• _Exercise directions_: Exactly as given, reproduce the records in full.

++++ Information supplied ++++

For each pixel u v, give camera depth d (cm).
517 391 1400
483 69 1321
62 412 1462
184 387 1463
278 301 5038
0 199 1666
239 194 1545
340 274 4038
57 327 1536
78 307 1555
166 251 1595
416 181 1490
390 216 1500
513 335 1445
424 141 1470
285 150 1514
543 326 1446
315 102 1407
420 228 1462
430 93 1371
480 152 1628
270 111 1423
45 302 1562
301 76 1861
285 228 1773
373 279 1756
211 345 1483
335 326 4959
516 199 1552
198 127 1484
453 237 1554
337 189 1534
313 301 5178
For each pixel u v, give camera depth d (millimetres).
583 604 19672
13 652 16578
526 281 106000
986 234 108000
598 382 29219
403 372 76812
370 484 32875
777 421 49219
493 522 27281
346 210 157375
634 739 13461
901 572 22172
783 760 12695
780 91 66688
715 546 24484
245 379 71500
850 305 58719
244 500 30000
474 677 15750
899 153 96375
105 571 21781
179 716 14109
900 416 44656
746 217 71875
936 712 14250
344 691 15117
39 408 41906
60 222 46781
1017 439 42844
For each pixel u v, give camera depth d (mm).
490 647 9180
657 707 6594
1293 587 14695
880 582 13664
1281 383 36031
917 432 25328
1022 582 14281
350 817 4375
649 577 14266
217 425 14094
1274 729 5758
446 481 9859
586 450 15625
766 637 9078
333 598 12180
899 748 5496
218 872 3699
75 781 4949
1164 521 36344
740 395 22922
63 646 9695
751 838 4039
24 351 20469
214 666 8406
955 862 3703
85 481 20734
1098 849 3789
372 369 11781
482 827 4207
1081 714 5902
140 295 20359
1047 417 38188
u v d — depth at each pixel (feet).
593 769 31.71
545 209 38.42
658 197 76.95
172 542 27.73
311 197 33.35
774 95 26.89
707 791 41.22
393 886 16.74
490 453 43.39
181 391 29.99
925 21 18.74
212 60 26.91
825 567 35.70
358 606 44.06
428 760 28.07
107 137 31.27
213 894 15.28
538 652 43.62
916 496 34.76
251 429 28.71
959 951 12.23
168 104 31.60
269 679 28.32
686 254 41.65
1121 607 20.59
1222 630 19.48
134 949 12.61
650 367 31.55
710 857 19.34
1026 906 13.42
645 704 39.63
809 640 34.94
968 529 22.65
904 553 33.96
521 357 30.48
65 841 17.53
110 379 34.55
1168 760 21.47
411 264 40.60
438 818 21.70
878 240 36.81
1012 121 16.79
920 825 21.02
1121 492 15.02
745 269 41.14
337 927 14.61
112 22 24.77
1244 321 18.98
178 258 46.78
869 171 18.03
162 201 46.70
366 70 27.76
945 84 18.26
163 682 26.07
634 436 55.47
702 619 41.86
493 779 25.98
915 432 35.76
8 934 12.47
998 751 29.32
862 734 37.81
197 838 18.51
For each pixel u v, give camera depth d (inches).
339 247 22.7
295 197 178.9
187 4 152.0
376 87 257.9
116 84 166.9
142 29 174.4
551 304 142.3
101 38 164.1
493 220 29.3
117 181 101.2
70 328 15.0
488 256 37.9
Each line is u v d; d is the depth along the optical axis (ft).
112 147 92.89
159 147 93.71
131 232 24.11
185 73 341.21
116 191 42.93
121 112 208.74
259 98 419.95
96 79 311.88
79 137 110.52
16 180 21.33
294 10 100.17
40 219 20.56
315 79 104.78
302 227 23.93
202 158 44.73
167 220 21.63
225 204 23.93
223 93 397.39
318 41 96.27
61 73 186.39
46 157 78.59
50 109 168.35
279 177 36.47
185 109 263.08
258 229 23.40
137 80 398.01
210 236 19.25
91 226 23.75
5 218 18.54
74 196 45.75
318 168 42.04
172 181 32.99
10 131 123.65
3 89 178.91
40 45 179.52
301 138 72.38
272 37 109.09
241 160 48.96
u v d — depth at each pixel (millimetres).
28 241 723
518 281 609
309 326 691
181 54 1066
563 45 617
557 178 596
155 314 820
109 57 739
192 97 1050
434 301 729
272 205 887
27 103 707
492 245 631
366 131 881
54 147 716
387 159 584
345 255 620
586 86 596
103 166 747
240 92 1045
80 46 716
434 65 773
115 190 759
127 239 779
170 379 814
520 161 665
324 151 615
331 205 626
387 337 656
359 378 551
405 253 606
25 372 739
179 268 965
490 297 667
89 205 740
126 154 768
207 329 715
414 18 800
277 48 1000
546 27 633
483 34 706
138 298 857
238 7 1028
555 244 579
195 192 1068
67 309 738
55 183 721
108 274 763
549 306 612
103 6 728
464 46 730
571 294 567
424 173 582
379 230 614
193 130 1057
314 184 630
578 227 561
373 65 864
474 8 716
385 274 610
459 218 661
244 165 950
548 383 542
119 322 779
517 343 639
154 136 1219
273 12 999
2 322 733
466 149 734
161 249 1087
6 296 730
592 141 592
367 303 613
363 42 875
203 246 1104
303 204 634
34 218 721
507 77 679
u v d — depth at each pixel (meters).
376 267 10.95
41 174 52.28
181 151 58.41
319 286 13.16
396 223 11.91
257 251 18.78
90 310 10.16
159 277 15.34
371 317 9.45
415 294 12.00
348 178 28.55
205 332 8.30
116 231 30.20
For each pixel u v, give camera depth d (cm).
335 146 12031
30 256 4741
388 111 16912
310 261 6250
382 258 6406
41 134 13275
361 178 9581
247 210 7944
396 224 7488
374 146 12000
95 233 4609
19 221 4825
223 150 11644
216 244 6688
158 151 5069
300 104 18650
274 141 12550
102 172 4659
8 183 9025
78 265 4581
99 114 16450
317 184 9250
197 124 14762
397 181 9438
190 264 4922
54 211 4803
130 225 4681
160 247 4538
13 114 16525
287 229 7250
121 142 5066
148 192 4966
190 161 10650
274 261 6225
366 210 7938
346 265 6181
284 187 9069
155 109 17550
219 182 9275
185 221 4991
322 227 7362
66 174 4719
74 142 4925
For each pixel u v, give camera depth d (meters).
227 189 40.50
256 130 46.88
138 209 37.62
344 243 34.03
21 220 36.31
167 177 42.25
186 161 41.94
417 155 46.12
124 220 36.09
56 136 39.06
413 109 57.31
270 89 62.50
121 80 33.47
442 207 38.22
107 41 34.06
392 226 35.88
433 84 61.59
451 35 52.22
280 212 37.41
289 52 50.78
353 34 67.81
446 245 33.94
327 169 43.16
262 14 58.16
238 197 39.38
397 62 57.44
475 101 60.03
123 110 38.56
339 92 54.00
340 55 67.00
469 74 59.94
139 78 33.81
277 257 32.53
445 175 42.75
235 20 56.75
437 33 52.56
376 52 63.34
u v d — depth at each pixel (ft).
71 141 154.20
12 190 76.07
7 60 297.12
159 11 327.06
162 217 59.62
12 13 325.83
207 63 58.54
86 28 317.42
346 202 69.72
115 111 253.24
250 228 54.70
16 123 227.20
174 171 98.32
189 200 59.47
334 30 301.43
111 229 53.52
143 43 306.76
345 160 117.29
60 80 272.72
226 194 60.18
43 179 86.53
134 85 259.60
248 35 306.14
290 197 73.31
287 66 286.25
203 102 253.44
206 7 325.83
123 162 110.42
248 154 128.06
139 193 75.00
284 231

++++

• _Final answer_:
For each pixel u v, give camera depth d (cm).
517 391 1400
483 69 1321
62 412 1462
184 387 1463
278 301 5038
0 199 1666
239 194 1545
340 274 4038
57 327 1536
78 307 1555
166 251 1595
416 181 1490
390 216 1500
513 335 1445
424 141 1470
285 150 1514
543 326 1446
315 102 1407
420 228 1462
430 93 1371
480 152 1628
270 111 1423
45 302 1562
301 76 1861
285 228 1773
373 279 1756
211 345 1483
335 326 4959
516 199 1552
198 127 1484
453 237 1554
337 189 1534
313 301 5178
For each pixel u v, give camera depth d (millimetres).
583 604 19672
13 652 16578
526 281 106000
986 234 108000
598 382 29219
403 372 76812
370 484 32875
777 421 49219
493 522 27281
346 210 157375
634 739 13461
901 572 22172
783 760 12695
780 91 66688
715 546 24484
245 379 71500
850 305 58719
244 500 30000
474 677 15750
899 153 96375
105 571 21781
179 716 14109
900 416 44656
746 217 71875
936 712 14250
344 691 15117
39 408 41906
60 222 46781
1017 439 42844
For each pixel u v, give camera depth d (mm).
490 647 9180
657 707 6594
1293 587 14695
880 582 13664
1281 383 36031
917 432 25328
1022 582 14281
350 817 4375
649 577 14266
217 425 14094
1274 729 5758
446 481 9859
586 450 15625
766 637 9078
333 598 12180
899 748 5496
218 872 3699
75 781 4949
1164 521 36344
740 395 22922
63 646 9695
751 838 4039
24 351 20469
214 666 8406
955 862 3703
85 481 20734
1098 849 3789
372 369 11781
482 827 4207
1081 714 5902
140 295 20359
1047 417 38188
u v d — depth at each pixel (feet).
593 769 31.71
545 209 38.42
658 197 76.95
172 542 27.73
311 197 33.35
774 95 26.89
707 791 41.22
393 886 16.74
490 453 43.39
181 391 29.99
925 21 18.74
212 60 26.91
825 567 35.70
358 606 44.06
428 760 28.07
107 137 31.27
213 894 15.28
538 652 43.62
916 496 34.76
251 429 28.71
959 951 12.23
168 104 31.60
269 679 28.32
686 254 41.65
1121 607 20.59
1222 630 19.48
134 949 12.61
650 367 31.55
710 857 19.34
1026 906 13.42
645 704 39.63
809 640 34.94
968 529 22.65
904 553 33.96
521 357 30.48
65 841 17.53
110 379 34.55
1168 760 21.47
411 264 40.60
438 818 21.70
878 240 36.81
1012 121 16.79
920 825 21.02
1121 492 15.02
745 269 41.14
337 927 14.61
112 22 24.77
1244 321 18.98
178 258 46.78
869 171 18.03
162 201 46.70
366 70 27.76
945 84 18.26
163 682 26.07
634 436 55.47
702 619 41.86
493 779 25.98
915 432 35.76
8 934 12.47
998 751 29.32
862 734 37.81
197 838 18.51
For each pixel u v, give camera depth d (inches).
339 247 22.7
295 197 178.9
187 4 152.0
376 87 257.9
116 84 166.9
142 29 174.4
551 304 142.3
101 38 164.1
493 220 29.3
117 181 101.2
70 328 15.0
488 256 37.9
Each line is u v d; d is the depth along the optical axis (ft).
112 147 92.89
159 147 93.71
131 232 24.11
185 73 341.21
116 191 42.93
121 112 208.74
259 98 419.95
96 79 311.88
79 137 110.52
16 180 21.33
294 10 100.17
40 219 20.56
315 79 104.78
302 227 23.93
202 158 44.73
167 220 21.63
225 204 23.93
223 93 397.39
318 41 96.27
61 73 186.39
46 157 78.59
50 109 168.35
279 177 36.47
185 109 263.08
258 229 23.40
137 80 398.01
210 236 19.25
91 226 23.75
5 218 18.54
74 196 45.75
318 168 42.04
172 181 32.99
10 131 123.65
3 89 178.91
40 45 179.52
301 138 72.38
272 37 109.09
241 160 48.96
u v d — depth at each pixel (millimetres).
28 241 723
518 281 609
309 326 691
181 54 1066
563 45 617
557 178 596
155 314 820
109 57 739
192 97 1050
434 301 729
272 205 887
27 103 707
492 245 631
366 131 881
54 147 716
387 159 584
345 255 620
586 86 596
103 166 747
240 92 1045
80 46 716
434 65 773
115 190 759
127 239 779
170 379 814
520 161 665
324 151 615
331 205 626
387 337 656
359 378 551
405 253 606
25 372 739
179 268 965
490 297 667
89 205 740
126 154 768
207 329 715
414 18 800
277 48 1000
546 27 633
483 34 706
138 298 857
238 7 1028
555 244 579
195 192 1068
67 309 738
55 183 721
108 274 763
549 306 612
103 6 728
464 46 730
571 294 567
424 173 582
379 230 614
193 130 1057
314 184 630
578 227 561
373 65 864
474 8 716
385 274 610
459 218 661
244 165 950
548 383 542
119 322 779
517 343 639
154 136 1219
273 12 999
2 322 733
466 149 734
161 249 1087
6 296 730
592 141 592
367 303 613
363 42 875
203 246 1104
303 204 634
34 218 721
507 77 679
u v d — depth at each pixel (meters).
376 267 10.95
41 174 52.28
181 151 58.41
319 286 13.16
396 223 11.91
257 251 18.78
90 310 10.16
159 277 15.34
371 317 9.45
415 294 12.00
348 178 28.55
205 332 8.30
116 231 30.20
For each pixel u v, give camera depth d (cm).
335 146 12031
30 256 4741
388 111 16912
310 261 6250
382 258 6406
41 134 13275
361 178 9581
247 210 7944
396 224 7488
374 146 12000
95 233 4609
19 221 4825
223 150 11644
216 244 6688
158 151 5069
300 104 18650
274 141 12550
102 172 4659
8 183 9025
78 265 4581
99 114 16450
317 184 9250
197 124 14762
397 181 9438
190 264 4922
54 211 4803
130 225 4681
160 247 4538
13 114 16525
287 229 7250
121 142 5066
148 192 4966
190 161 10650
274 261 6225
366 210 7938
346 265 6181
284 187 9069
155 109 17550
219 182 9275
185 221 4991
322 227 7362
66 174 4719
74 142 4925
For each pixel u v, give camera depth d (meters).
227 189 40.50
256 130 46.88
138 209 37.62
344 243 34.03
21 220 36.31
167 177 42.25
186 161 41.94
417 155 46.12
124 220 36.09
56 136 39.06
413 109 57.31
270 89 62.50
121 80 33.47
442 207 38.22
107 41 34.06
392 226 35.88
433 84 61.59
451 35 52.22
280 212 37.41
289 52 50.78
353 34 67.81
446 245 33.94
327 169 43.16
262 14 58.16
238 197 39.38
397 62 57.44
475 101 60.03
123 110 38.56
339 92 54.00
340 55 67.00
469 74 59.94
139 78 33.81
277 257 32.53
445 175 42.75
235 20 56.75
437 33 52.56
376 52 63.34
u v d — depth at each pixel (ft).
71 141 154.20
12 190 76.07
7 60 297.12
159 11 327.06
162 217 59.62
12 13 325.83
207 63 58.54
86 28 317.42
346 202 69.72
115 111 253.24
250 228 54.70
16 123 227.20
174 171 98.32
189 200 59.47
334 30 301.43
111 229 53.52
143 43 306.76
345 160 117.29
60 80 272.72
226 194 60.18
43 179 86.53
134 85 259.60
248 35 306.14
290 197 73.31
287 66 286.25
203 102 253.44
206 7 325.83
123 162 110.42
248 154 128.06
139 193 75.00
284 231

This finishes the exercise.